While it is entirely safe to use in production, it is intentionally simple and 
doesn't have many of the bells and whistles of the alternatives, e.g. [1] - the 
one that I am using now. 

Having said that, I have no objections to improving the algorithm, such as 
adding fair ordering, if it doesn't add much overhead of its own. 

Question on the use of Deque - in our case we seem to just need a queue, not a 
deque?

Also I feel that we may get a bigger bang for the buck if we drop traditional 
Java synchronization approach and start using concurrent utils. E.g. Semaphore 
[2] already supports fair ordering of threads.

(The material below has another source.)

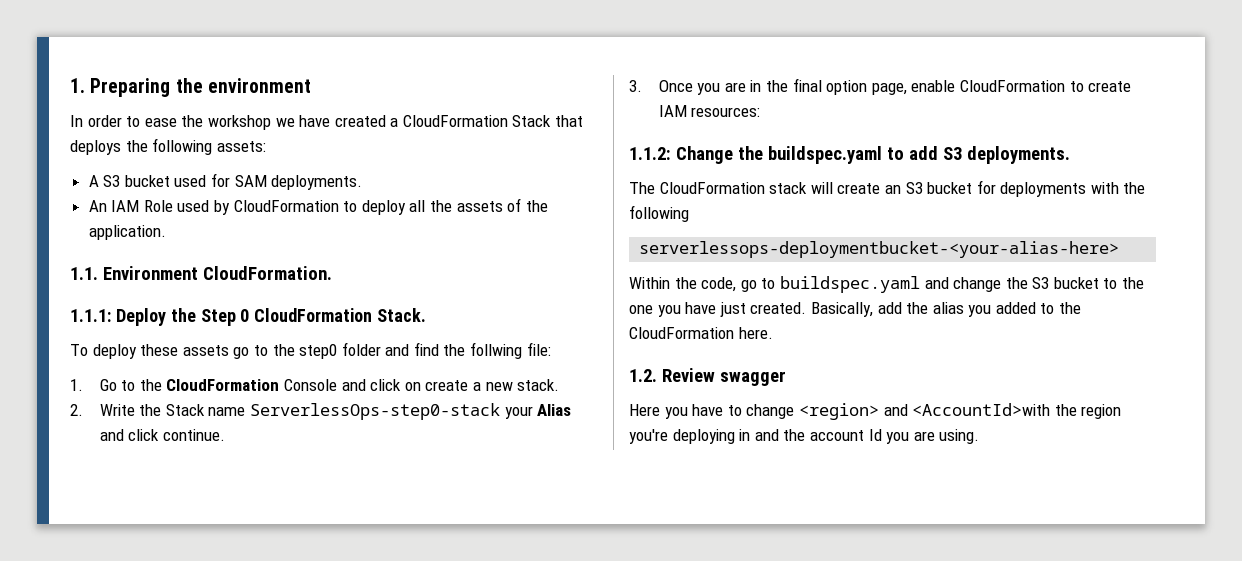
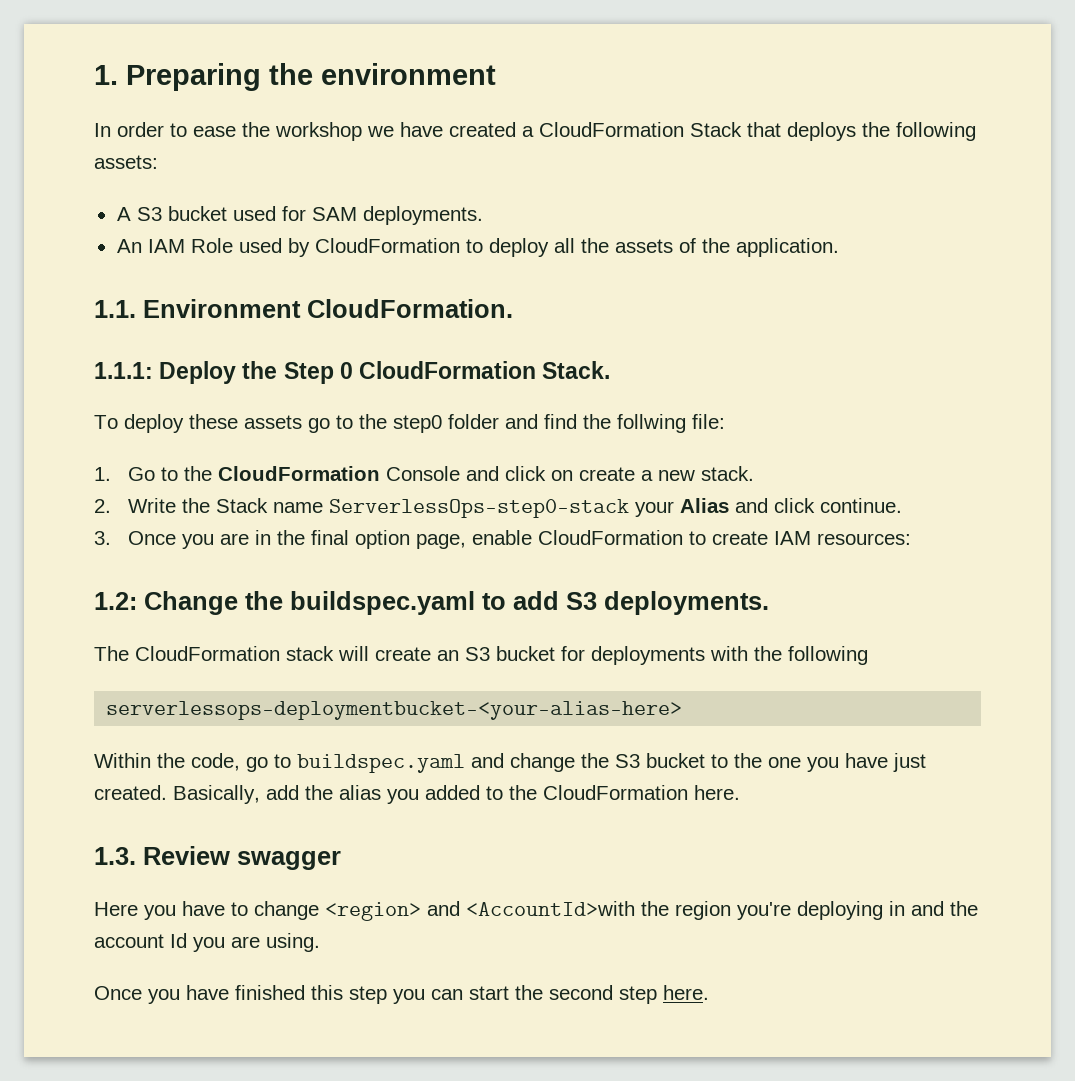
[629,147,671,160] 1.1.2: -> [94,592,137,610] 1.2:
[629,369,657,382] 1.2. -> [94,847,136,865] 1.3.
(980, 436) none -> [94,985,709,1004] // Once you have finished this step you can start the second step here.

[1] http://tomcat.apache.org/tomcat-7.0-doc/jdbc-pool.html
[2] http://docs.oracle.com/javase/7/docs/api/java/util/concurrent/Semaphore.html

> Process threads waiting for an available DB connection in the order they came 
> in
> --------------------------------------------------------------------------------
>
>                 Key: CAY-1864
>                 URL: https://issues.apache.org/jira/browse/CAY-1864
>             Project: Cayenne
>          Issue Type: Improvement
>          Components: Core Library
>    Affects Versions: 3.2M1
>            Reporter: John Huss
>            Assignee: John Huss
>         Attachments: 
> 0001-CAY-1864-Process-threads-waiting-for-an-available-DB.patch
>
>
> Currently when all the DB connections in the pool are used up threads will 
> wait for available connection.  As connections become available they are 
> given to essentially random threads, not the thread that was waiting first.  
> This causes somewhat erratic behavior since some requests will come in and 
> get a connection right away even though others have been waiting for a long 
> time, eventually causing more threads to throw exceptions than may have been 
> necessary if requests were processed in order.  
> Particularly in cases with large but brief spikes in activity - errors may be 
> wholly avoided if requests are processed in order where otherwise they could 
> produce many failures.  I have observed this in my testing.
> I have a patch I am testing out.  It creates a queue to keep track of the 
> waiting threads and then grant them connections in order.